*Data records:*

━━━━━━━━━━

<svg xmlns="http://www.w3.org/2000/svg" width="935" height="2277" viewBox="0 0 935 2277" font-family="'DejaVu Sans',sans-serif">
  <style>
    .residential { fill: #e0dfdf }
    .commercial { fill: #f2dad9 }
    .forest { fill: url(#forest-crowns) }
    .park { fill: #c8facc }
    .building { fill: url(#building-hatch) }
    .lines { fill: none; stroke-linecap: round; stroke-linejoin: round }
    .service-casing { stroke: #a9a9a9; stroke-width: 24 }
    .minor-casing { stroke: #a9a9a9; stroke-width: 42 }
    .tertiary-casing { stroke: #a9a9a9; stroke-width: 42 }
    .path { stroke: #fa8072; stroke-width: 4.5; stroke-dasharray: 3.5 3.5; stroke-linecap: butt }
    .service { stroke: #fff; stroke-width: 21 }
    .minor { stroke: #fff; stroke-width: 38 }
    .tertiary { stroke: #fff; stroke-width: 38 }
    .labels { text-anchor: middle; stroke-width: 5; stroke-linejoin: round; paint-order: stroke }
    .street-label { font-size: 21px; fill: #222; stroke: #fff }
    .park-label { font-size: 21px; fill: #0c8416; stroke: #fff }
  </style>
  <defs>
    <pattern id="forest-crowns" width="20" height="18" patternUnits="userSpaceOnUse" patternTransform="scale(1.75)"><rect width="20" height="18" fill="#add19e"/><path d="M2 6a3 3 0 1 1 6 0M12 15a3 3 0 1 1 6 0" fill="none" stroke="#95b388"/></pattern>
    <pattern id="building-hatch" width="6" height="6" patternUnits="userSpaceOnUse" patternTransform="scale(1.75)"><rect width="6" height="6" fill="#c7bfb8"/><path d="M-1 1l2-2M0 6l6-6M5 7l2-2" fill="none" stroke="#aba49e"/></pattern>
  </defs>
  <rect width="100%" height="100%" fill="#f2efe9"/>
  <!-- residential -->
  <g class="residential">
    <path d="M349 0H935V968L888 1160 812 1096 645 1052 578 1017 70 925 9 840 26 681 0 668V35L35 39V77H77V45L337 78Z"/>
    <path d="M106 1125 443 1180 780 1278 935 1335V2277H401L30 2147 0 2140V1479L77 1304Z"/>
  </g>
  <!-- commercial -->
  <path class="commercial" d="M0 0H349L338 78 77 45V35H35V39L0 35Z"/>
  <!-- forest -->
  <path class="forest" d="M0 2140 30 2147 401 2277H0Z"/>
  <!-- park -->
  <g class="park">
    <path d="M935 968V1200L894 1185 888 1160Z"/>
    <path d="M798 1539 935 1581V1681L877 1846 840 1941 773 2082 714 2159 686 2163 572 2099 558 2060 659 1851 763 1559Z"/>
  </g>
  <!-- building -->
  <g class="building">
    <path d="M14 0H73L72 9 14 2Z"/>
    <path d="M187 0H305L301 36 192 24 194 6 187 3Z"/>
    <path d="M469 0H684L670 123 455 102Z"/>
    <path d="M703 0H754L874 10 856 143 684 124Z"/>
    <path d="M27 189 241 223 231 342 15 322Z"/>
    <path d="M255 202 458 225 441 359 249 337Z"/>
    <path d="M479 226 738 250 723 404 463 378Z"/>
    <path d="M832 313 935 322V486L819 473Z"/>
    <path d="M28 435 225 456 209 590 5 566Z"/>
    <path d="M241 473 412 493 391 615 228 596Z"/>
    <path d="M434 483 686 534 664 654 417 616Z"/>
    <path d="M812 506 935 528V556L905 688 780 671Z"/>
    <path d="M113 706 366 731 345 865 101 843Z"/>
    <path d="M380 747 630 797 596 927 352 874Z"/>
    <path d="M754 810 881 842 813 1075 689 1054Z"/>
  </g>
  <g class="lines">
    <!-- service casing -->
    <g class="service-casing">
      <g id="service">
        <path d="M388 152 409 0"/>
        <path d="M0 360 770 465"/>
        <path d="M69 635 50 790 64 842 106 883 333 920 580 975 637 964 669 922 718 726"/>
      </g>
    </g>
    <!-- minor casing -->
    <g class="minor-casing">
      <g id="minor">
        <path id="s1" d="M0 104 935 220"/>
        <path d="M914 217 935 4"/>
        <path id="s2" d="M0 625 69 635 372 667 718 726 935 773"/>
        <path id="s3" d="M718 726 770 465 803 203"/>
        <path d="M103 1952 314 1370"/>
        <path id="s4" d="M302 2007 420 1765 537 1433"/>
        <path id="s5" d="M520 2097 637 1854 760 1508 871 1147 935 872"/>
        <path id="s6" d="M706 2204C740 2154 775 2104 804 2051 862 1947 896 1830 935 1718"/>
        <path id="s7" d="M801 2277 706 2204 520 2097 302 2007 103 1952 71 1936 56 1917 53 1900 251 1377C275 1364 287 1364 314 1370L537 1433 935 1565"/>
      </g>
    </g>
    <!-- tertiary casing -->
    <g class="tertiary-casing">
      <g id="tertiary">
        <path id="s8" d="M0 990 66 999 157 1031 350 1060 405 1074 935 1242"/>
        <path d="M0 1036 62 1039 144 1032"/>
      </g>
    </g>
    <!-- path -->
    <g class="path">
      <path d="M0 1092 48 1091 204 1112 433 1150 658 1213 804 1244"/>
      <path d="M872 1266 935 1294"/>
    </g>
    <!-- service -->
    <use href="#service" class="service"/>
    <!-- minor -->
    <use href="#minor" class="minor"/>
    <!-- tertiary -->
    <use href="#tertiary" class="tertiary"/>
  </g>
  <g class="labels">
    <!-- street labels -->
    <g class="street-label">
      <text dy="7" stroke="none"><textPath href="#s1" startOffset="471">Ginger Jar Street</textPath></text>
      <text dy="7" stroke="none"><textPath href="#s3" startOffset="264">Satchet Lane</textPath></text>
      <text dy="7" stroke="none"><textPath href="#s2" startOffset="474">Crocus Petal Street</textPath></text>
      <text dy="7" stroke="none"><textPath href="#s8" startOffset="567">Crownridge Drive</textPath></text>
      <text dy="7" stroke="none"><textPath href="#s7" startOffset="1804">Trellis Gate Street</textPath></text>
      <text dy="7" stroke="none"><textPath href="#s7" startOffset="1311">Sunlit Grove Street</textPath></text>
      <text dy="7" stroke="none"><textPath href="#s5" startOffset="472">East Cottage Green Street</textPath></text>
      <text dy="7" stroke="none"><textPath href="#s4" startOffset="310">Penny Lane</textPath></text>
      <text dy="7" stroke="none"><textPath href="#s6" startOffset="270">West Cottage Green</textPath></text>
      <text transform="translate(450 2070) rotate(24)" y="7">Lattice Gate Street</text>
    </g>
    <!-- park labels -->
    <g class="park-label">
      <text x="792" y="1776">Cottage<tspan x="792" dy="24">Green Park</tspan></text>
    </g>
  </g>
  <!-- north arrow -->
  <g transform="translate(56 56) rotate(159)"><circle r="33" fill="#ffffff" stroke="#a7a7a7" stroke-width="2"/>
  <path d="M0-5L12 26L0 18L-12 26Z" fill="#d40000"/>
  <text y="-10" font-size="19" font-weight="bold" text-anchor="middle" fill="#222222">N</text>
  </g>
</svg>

━━━━━━━━━━

*Exercise details:* Reproduce the material above, every line of it, exactly.

*Answer area:*
<svg xmlns="http://www.w3.org/2000/svg" width="935" height="2277" viewBox="0 0 935 2277" font-family="'DejaVu Sans',sans-serif">
  <style>
    .residential { fill: #e0dfdf }
    .commercial { fill: #f2dad9 }
    .forest { fill: url(#forest-crowns) }
    .park { fill: #c8facc }
    .building { fill: url(#building-hatch) }
    .lines { fill: none; stroke-linecap: round; stroke-linejoin: round }
    .service-casing { stroke: #a9a9a9; stroke-width: 24 }
    .minor-casing { stroke: #a9a9a9; stroke-width: 42 }
    .tertiary-casing { stroke: #a9a9a9; stroke-width: 42 }
    .path { stroke: #fa8072; stroke-width: 4.5; stroke-dasharray: 3.5 3.5; stroke-linecap: butt }
    .service { stroke: #fff; stroke-width: 21 }
    .minor { stroke: #fff; stroke-width: 38 }
    .tertiary { stroke: #fff; stroke-width: 38 }
    .labels { text-anchor: middle; stroke-width: 5; stroke-linejoin: round; paint-order: stroke }
    .street-label { font-size: 21px; fill: #222; stroke: #fff }
    .park-label { font-size: 21px; fill: #0c8416; stroke: #fff }
  </style>
  <defs>
    <pattern id="forest-crowns" width="20" height="18" patternUnits="userSpaceOnUse" patternTransform="scale(1.75)"><rect width="20" height="18" fill="#add19e"/><path d="M2 6a3 3 0 1 1 6 0M12 15a3 3 0 1 1 6 0" fill="none" stroke="#95b388"/></pattern>
    <pattern id="building-hatch" width="6" height="6" patternUnits="userSpaceOnUse" patternTransform="scale(1.75)"><rect width="6" height="6" fill="#c7bfb8"/><path d="M-1 1l2-2M0 6l6-6M5 7l2-2" fill="none" stroke="#aba49e"/></pattern>
  </defs>
  <rect width="100%" height="100%" fill="#f2efe9"/>
  <!-- residential -->
  <g class="residential">
    <path d="M349 0H935V968L888 1160 812 1096 645 1052 578 1017 70 925 9 840 26 681 0 668V35L35 39V77H77V45L337 78Z"/>
    <path d="M106 1125 443 1180 780 1278 935 1335V2277H401L30 2147 0 2140V1479L77 1304Z"/>
  </g>
  <!-- commercial -->
  <path class="commercial" d="M0 0H349L338 78 77 45V35H35V39L0 35Z"/>
  <!-- forest -->
  <path class="forest" d="M0 2140 30 2147 401 2277H0Z"/>
  <!-- park -->
  <g class="park">
    <path d="M935 968V1200L894 1185 888 1160Z"/>
    <path d="M798 1539 935 1581V1681L877 1846 840 1941 773 2082 714 2159 686 2163 572 2099 558 2060 659 1851 763 1559Z"/>
  </g>
  <!-- building -->
  <g class="building">
    <path d="M14 0H73L72 9 14 2Z"/>
    <path d="M187 0H305L301 36 192 24 194 6 187 3Z"/>
    <path d="M469 0H684L670 123 455 102Z"/>
    <path d="M703 0H754L874 10 856 143 684 124Z"/>
    <path d="M27 189 241 223 231 342 15 322Z"/>
    <path d="M255 202 458 225 441 359 249 337Z"/>
    <path d="M479 226 738 250 723 404 463 378Z"/>
    <path d="M832 313 935 322V486L819 473Z"/>
    <path d="M28 435 225 456 209 590 5 566Z"/>
    <path d="M241 473 412 493 391 615 228 596Z"/>
    <path d="M434 483 686 534 664 654 417 616Z"/>
    <path d="M812 506 935 528V556L905 688 780 671Z"/>
    <path d="M113 706 366 731 345 865 101 843Z"/>
    <path d="M380 747 630 797 596 927 352 874Z"/>
    <path d="M754 810 881 842 813 1075 689 1054Z"/>
  </g>
  <g class="lines">
    <!-- service casing -->
    <g class="service-casing">
      <g id="service">
        <path d="M388 152 409 0"/>
        <path d="M0 360 770 465"/>
        <path d="M69 635 50 790 64 842 106 883 333 920 580 975 637 964 669 922 718 726"/>
      </g>
    </g>
    <!-- minor casing -->
    <g class="minor-casing">
      <g id="minor">
        <path id="s1" d="M0 104 935 220"/>
        <path d="M914 217 935 4"/>
        <path id="s2" d="M0 625 69 635 372 667 718 726 935 773"/>
        <path id="s3" d="M718 726 770 465 803 203"/>
        <path d="M103 1952 314 1370"/>
        <path id="s4" d="M302 2007 420 1765 537 1433"/>
        <path id="s5" d="M520 2097 637 1854 760 1508 871 1147 935 872"/>
        <path id="s6" d="M706 2204C740 2154 775 2104 804 2051 862 1947 896 1830 935 1718"/>
        <path id="s7" d="M801 2277 706 2204 520 2097 302 2007 103 1952 71 1936 56 1917 53 1900 251 1377C275 1364 287 1364 314 1370L537 1433 935 1565"/>
      </g>
    </g>
    <!-- tertiary casing -->
    <g class="tertiary-casing">
      <g id="tertiary">
        <path id="s8" d="M0 990 66 999 157 1031 350 1060 405 1074 935 1242"/>
        <path d="M0 1036 62 1039 144 1032"/>
      </g>
    </g>
    <!-- path -->
    <g class="path">
      <path d="M0 1092 48 1091 204 1112 433 1150 658 1213 804 1244"/>
      <path d="M872 1266 935 1294"/>
    </g>
    <!-- service -->
    <use href="#service" class="service"/>
    <!-- minor -->
    <use href="#minor" class="minor"/>
    <!-- tertiary -->
    <use href="#tertiary" class="tertiary"/>
  </g>
  <g class="labels">
    <!-- street labels -->
    <g class="street-label">
      <text dy="7" stroke="none"><textPath href="#s1" startOffset="471">Ginger Jar Street</textPath></text>
      <text dy="7" stroke="none"><textPath href="#s3" startOffset="264">Satchet Lane</textPath></text>
      <text dy="7" stroke="none"><textPath href="#s2" startOffset="474">Crocus Petal Street</textPath></text>
      <text dy="7" stroke="none"><textPath href="#s8" startOffset="567">Crownridge Drive</textPath></text>
      <text dy="7" stroke="none"><textPath href="#s7" startOffset="1804">Trellis Gate Street</textPath></text>
      <text dy="7" stroke="none"><textPath href="#s7" startOffset="1311">Sunlit Grove Street</textPath></text>
      <text dy="7" stroke="none"><textPath href="#s5" startOffset="472">East Cottage Green Street</textPath></text>
      <text dy="7" stroke="none"><textPath href="#s4" startOffset="310">Penny Lane</textPath></text>
      <text dy="7" stroke="none"><textPath href="#s6" startOffset="270">West Cottage Green</textPath></text>
      <text transform="translate(450 2070) rotate(24)" y="7">Lattice Gate Street</text>
    </g>
    <!-- park labels -->
    <g class="park-label">
      <text x="792" y="1776">Cottage<tspan x="792" dy="24">Green Park</tspan></text>
    </g>
  </g>
  <!-- north arrow -->
  <g transform="translate(56 56) rotate(159)"><circle r="33" fill="#ffffff" stroke="#a7a7a7" stroke-width="2"/>
  <path d="M0-5L12 26L0 18L-12 26Z" fill="#d40000"/>
  <text y="-10" font-size="19" font-weight="bold" text-anchor="middle" fill="#222222">N</text>
  </g>
</svg>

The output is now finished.